Not so. Arizona police merely identify illegals in the normal conduct of law enforcement duties, turning illegals over to federal authorities for action.

"The reality is that the federal government doesn't have the manpower or resources to deport the estimated 11 million illegal immigrants living in the country."

And since the federal government doesn't have the manpower, it should be more than excited about help from states. It is fairly obvious that direction from Obama to go easy on illegals is pure and simple a political decision to garner the Hispanic vote.

Neanderthal
Salt Lake, UTah

@cjb:

"Thank goodness the federal government does involve itself in what conservatives would consider to be states affairs, otherwise the south would still have slaves..."

Slavery still exists... Immigrants are paid slave wages which they willingly accept. However, this depresses wages to the point where Americans can't take the work and go on unemployment.

Send illegals home and wage levels will rise to a point where Americans can again become employed, removing them off the unemployed.

procuradorfiscal
Tooele, UT

Re: "The reality is that the federal government doesn't have the manpower or resources . . . . For that reason, the Obama administration has set clear priorities that focus on deporting criminals who pose a risk to communities."

What a cynical and transparent prevarication!

If the real reason the feds won't enforce their own law had anything to do with resources, they'd welcome assistance of state authorities -- just like they do with enforcement of federal environmental, drug trafficking, securities regulation, banking, and host of other laws.

Resources are the very last thing on the minds of the political hacks and flacks in charge of the Obama administration "Justice" department, as evidence by the millions spent each year to assure the law is NOT enforced.

Hutterite
American Fork, UT

Whenever I'm in maricopa county I am glad I look, well, 'canadian'.

RRB
SLC, UT

Your stand on illegal labor is very transparent Deseret news.

Brer Rabbit
Spanish Fork, UT

Part of the AZ law has already been approved by the Supreme Court. States and local governments may create ordinances that suspend or revoke the business license of employers of illegal aliens. States and local governments like Washington County that create such ordinances (E-Verify) will soon have fewer illegal aliens in their communities since jobs is the primary magnet.

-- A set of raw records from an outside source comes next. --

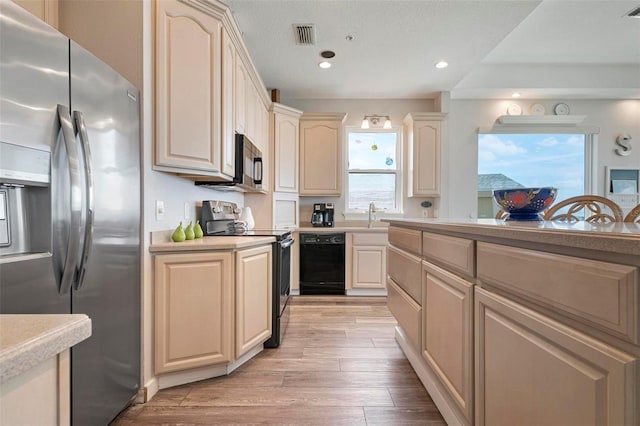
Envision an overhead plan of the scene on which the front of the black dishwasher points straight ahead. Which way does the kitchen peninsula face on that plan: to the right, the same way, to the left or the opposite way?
to the right

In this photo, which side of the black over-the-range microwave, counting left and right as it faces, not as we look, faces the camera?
right

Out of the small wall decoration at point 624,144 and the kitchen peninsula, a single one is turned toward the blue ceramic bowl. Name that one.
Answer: the small wall decoration

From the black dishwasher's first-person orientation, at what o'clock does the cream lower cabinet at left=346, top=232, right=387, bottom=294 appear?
The cream lower cabinet is roughly at 9 o'clock from the black dishwasher.

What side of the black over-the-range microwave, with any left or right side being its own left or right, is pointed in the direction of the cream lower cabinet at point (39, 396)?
right

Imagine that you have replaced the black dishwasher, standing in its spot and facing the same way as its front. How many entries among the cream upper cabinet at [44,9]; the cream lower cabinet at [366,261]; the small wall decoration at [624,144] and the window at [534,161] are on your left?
3

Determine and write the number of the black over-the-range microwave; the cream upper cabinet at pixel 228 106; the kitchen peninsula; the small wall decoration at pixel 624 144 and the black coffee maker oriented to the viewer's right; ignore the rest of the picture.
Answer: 2

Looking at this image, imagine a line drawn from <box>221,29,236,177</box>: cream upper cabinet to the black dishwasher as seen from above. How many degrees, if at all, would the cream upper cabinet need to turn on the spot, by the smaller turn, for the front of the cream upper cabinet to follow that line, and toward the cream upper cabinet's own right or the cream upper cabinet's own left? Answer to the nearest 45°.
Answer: approximately 45° to the cream upper cabinet's own left

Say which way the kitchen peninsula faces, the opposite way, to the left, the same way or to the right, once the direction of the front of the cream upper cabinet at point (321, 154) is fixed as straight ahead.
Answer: to the right

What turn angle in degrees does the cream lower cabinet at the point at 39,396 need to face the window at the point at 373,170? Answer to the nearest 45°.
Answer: approximately 90° to its left
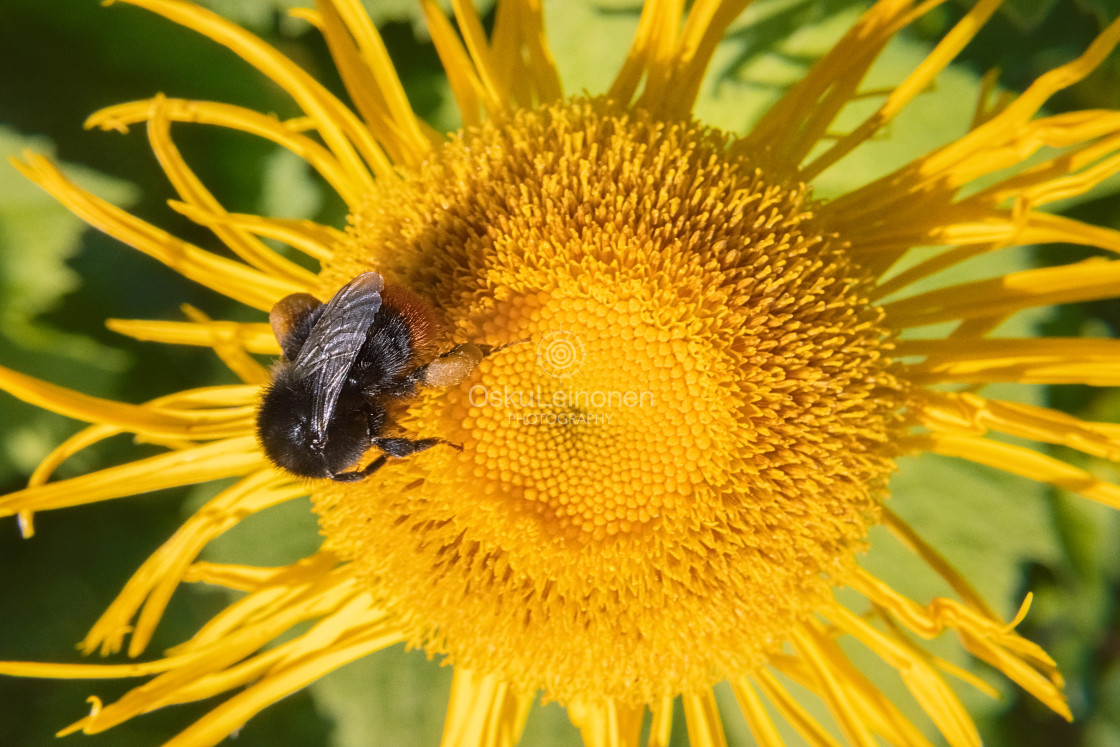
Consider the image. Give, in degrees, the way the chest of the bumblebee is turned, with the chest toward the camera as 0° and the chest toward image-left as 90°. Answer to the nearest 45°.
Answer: approximately 45°
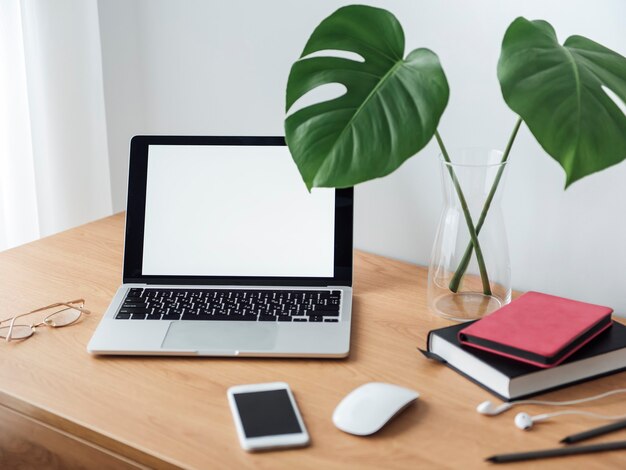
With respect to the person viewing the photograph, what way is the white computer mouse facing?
facing away from the viewer and to the right of the viewer

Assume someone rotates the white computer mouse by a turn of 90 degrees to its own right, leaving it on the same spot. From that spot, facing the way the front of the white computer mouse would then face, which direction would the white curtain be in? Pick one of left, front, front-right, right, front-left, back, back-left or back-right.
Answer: back

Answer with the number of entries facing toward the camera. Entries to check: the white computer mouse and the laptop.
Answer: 1

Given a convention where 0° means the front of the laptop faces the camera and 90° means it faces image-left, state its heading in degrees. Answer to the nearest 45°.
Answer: approximately 0°

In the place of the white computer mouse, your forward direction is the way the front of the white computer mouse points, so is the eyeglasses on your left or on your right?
on your left
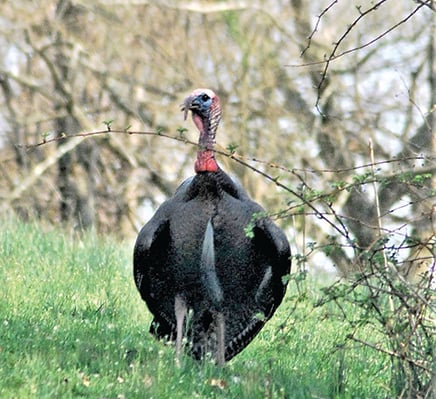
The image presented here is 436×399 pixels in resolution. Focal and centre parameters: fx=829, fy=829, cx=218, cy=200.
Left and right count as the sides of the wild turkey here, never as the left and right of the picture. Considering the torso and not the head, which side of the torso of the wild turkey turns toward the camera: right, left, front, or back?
front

After most of the illegal workers have gone elsewhere and law enforcement removes the criminal element such as drug dealing, producing fraudulent documents, etc local communities will be able to deal with the rest of the problem.

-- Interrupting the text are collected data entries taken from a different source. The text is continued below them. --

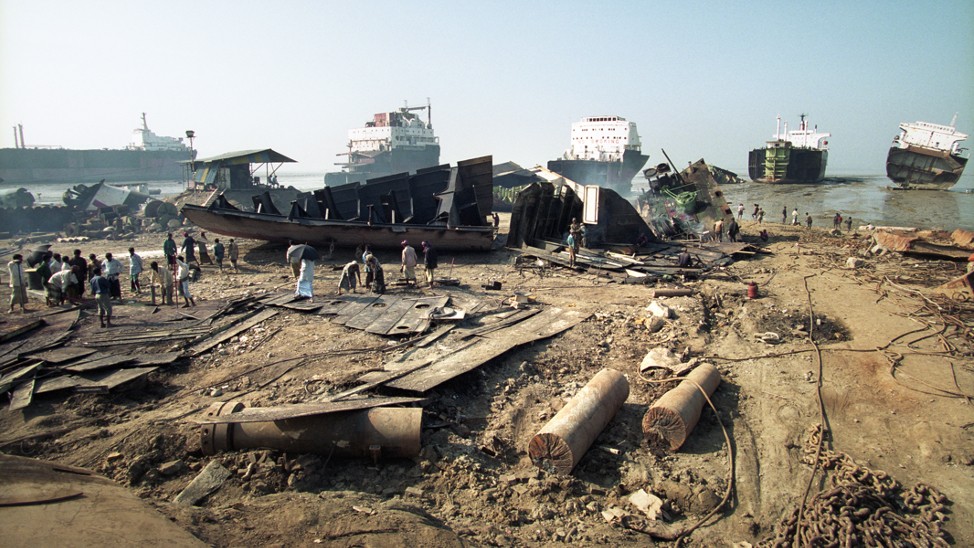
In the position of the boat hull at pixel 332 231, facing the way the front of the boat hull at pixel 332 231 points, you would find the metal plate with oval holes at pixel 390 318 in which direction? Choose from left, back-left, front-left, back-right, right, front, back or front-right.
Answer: left

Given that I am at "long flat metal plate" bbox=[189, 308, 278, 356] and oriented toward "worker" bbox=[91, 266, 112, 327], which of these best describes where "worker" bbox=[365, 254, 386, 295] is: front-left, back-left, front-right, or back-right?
back-right

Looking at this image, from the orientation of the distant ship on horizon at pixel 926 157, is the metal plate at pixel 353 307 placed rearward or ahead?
ahead

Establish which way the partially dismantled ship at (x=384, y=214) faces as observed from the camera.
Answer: facing to the left of the viewer

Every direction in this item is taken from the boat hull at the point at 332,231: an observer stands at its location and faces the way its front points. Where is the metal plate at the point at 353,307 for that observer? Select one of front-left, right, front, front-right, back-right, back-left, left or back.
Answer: left

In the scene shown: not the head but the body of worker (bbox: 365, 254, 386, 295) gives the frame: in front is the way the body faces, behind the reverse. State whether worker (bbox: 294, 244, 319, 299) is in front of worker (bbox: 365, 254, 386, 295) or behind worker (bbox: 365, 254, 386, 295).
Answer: in front

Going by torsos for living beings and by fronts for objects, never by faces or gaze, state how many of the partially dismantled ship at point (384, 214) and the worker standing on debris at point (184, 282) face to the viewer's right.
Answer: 0

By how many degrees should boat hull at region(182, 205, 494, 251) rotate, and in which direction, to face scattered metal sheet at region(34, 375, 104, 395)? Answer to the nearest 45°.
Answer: approximately 90° to its left
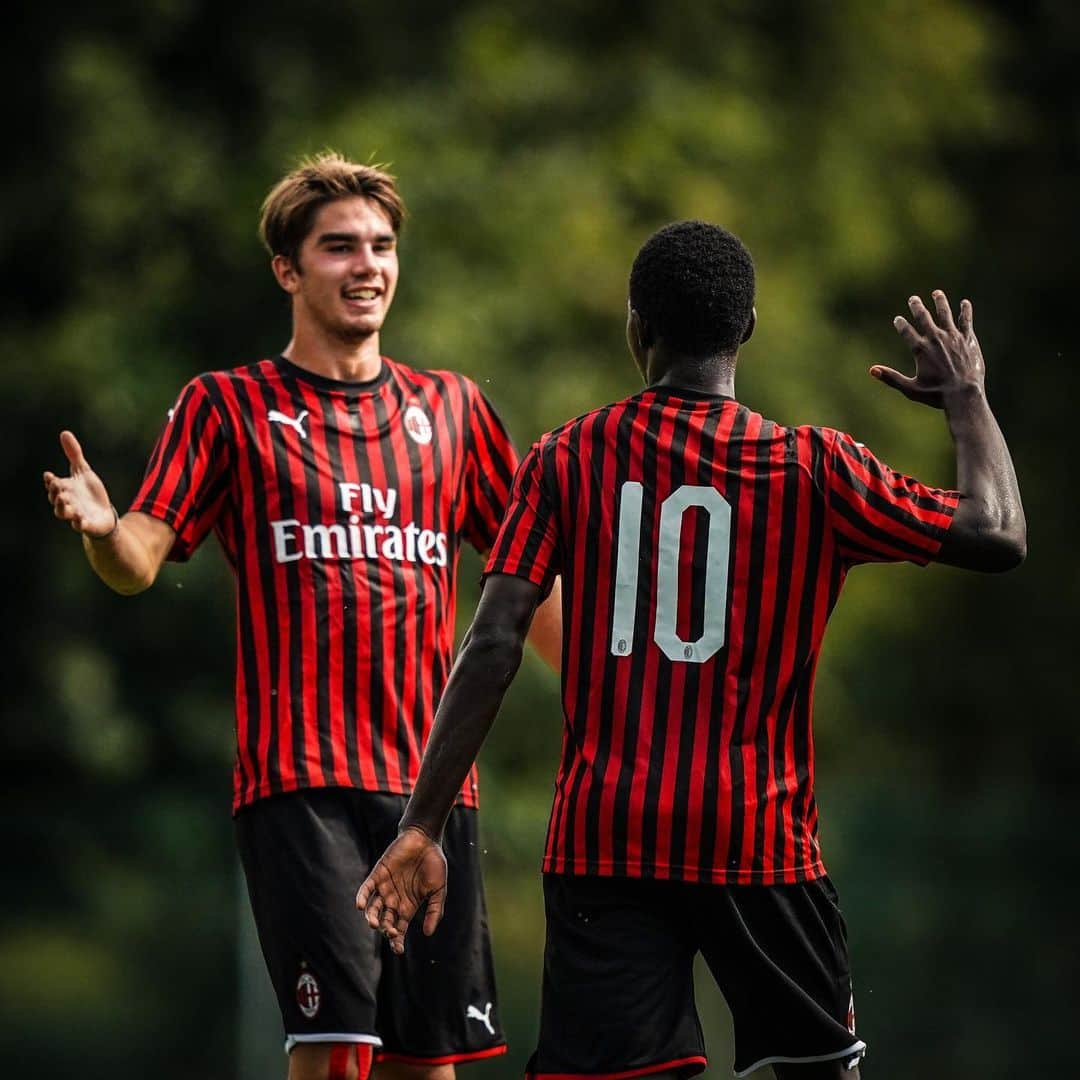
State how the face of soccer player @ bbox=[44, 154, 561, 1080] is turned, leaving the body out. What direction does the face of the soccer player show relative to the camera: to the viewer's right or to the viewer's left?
to the viewer's right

If the state passes an enforceable E-Verify law that suspends or revokes business licenses of the employers of illegal alien, the number of illegal aliens in Utah will decrease dramatically. When these illegal workers leave the state, or don't come in the first place, Utah taxpayers will see a very significant savings.

anti-liar
Salt Lake City, UT

This editorial is not a letter to the editor of the Deseret News. Rather, it is the editorial of a newspaper of a city that is several hundred miles away, which the Deseret News is choosing to import -- with no side-by-side counterpoint -- into its newspaper.

Thus, the Los Angeles Times' opinion arguably may be considered the Deseret News' opinion, as well.

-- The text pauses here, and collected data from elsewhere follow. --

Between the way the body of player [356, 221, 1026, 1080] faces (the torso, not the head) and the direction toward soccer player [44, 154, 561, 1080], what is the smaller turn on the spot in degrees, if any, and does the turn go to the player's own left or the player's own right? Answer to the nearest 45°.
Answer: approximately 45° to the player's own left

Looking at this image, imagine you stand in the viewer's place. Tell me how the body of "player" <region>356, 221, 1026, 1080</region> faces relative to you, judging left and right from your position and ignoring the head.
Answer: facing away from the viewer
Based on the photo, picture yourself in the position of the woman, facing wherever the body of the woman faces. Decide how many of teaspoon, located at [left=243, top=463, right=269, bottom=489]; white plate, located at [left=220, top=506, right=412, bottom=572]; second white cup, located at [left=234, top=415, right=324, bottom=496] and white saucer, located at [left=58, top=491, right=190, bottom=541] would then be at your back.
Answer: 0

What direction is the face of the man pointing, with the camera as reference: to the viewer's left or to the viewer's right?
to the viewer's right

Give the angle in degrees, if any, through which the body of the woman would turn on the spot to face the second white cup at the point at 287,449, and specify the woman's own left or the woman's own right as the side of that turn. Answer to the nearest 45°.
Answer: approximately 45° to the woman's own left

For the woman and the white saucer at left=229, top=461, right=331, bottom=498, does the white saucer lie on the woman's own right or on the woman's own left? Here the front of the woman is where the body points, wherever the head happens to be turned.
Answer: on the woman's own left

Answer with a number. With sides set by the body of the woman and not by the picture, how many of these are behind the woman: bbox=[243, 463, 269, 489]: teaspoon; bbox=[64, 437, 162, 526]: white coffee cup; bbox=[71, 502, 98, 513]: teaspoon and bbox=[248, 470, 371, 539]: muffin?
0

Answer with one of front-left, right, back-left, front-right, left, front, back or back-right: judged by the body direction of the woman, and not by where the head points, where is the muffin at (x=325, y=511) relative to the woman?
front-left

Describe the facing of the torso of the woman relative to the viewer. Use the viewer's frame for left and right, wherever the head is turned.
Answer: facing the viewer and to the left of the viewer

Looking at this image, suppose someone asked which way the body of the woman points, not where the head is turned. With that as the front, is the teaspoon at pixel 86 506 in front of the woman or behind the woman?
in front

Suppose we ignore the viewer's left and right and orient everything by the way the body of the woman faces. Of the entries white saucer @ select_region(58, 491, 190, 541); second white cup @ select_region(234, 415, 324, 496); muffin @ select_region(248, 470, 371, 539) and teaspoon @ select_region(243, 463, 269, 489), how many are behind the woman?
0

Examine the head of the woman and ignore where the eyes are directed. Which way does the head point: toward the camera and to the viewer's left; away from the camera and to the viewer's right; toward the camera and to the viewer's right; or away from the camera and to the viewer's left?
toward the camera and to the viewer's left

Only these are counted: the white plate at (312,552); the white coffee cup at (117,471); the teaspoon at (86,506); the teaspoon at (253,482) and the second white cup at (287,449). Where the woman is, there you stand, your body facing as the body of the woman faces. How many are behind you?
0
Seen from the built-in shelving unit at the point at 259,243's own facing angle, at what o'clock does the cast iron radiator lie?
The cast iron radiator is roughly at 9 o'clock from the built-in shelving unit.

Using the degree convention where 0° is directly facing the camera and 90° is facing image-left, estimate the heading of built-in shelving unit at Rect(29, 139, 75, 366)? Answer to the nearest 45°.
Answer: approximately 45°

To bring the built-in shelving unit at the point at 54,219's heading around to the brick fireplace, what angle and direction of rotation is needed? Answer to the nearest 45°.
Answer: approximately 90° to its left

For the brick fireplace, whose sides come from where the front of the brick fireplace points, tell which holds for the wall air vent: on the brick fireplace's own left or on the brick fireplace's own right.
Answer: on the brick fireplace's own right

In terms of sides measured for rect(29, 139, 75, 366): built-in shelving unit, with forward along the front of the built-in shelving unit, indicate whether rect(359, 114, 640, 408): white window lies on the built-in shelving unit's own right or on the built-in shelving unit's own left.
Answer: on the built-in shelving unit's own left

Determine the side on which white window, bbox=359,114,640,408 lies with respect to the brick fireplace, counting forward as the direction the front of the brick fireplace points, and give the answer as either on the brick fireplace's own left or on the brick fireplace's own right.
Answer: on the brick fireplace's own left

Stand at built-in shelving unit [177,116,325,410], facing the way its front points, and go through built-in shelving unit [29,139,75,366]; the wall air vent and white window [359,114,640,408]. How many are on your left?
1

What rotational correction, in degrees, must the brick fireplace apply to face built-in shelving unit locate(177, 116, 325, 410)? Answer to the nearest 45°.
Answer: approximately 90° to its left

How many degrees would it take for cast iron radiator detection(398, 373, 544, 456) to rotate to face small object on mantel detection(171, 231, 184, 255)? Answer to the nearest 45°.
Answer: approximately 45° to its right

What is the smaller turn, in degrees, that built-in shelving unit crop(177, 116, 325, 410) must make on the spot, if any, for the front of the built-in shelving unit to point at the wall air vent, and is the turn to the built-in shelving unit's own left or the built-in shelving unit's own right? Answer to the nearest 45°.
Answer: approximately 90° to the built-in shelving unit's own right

My opinion is that it is a shame that the Deseret News and its owners would adopt or share an opinion that consists almost completely of purposeful falsehoods and distortions from beginning to end.

What the papers really are concerned about is the possibility of legitimate state policies of enforcement of Federal immigration law interfering with rogue Federal policies of non-enforcement of Federal immigration law.

Such enforcement at the local level is exactly what is needed.

It invites not a shred more abuse than any other law or ordinance.

Even if the papers' dishonest implication -- that Arpaio's efforts have been worthless -- were true, he still is doing the right thing by the law, by the U.S. Constitution, and by the American people.